HMAC generator
HashingSign a message with HMAC-SHA-1/256/384/512. Output as hex or base64.
What this tool helps with
HMAC proves a message came from someone holding a shared secret and was not altered, by combining the secret with the message under a hash like SHA-256. It is what signs webhook payloads (Stripe, GitHub) and API requests. This tool computes HMAC-SHA-1/256/384/512 with SubtleCrypto and outputs hex or Base64 so you can reproduce or verify a signature locally — the secret never leaves your browser, which is the whole point of pasting it here rather than a logged service.
How to use HMAC generator
- Open the HMAC generator page and paste, type, or generate the hmac input you want to work with.
- Pick the options you need so the tool can sign a message with HMAC-SHA-1/256/384/512. Output as hex or base64
- Copy the sign result with one click and use it in your next step — terminal, editor, ticket, or anywhere else you need it.
Common uses
- Reach for HMAC generator when you need to sign a message with HMAC-SHA-1/256/384/512. Output as hex or base64 during debugging, code review, or content preparation.
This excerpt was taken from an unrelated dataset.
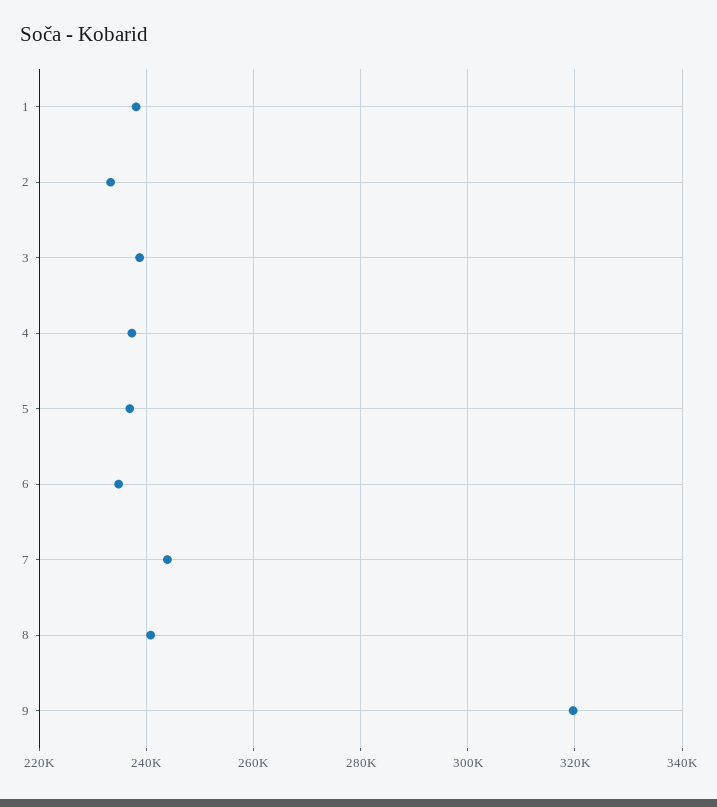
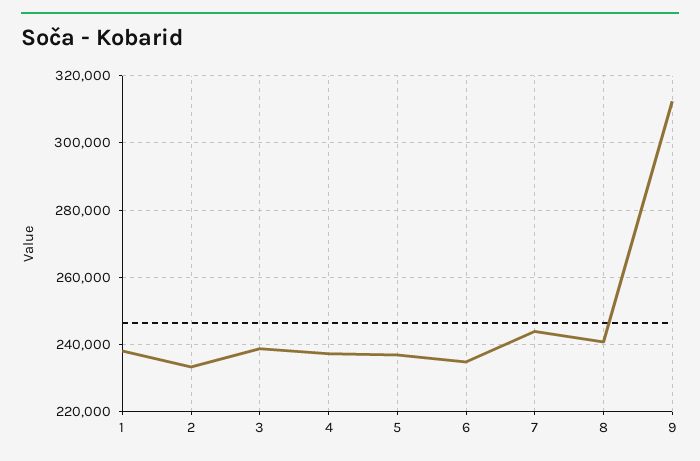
9: 320000 -> 312000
- Skip installing a desktop hmac app — open this hashing utility on a shared machine, an iPad, or a colleague's laptop and it just works.
- Bookmark or share the page when you and your team keep coming back to the same hmac, sign, sha, and mac workflow.
FAQ
HMAC vs a plain hash of secret+message — what's the difference?
Naively hashing secret‖message is vulnerable to length-extension attacks on some hash constructions. HMAC's nested keyed construction is specifically designed to resist that, which is why standards mandate HMAC rather than ad-hoc concatenation.
Why doesn't my signature match the webhook's?
Usual causes: signing a re-serialized body instead of the exact raw bytes received, a hex/Base64 output mismatch, or the wrong algorithm. Sign the raw request body verbatim with the documented hash.
Hex or Base64 output?
Whichever the verifying side expects. They encode the same bytes; comparing across encodings will always fail. Check the provider's docs for which they send.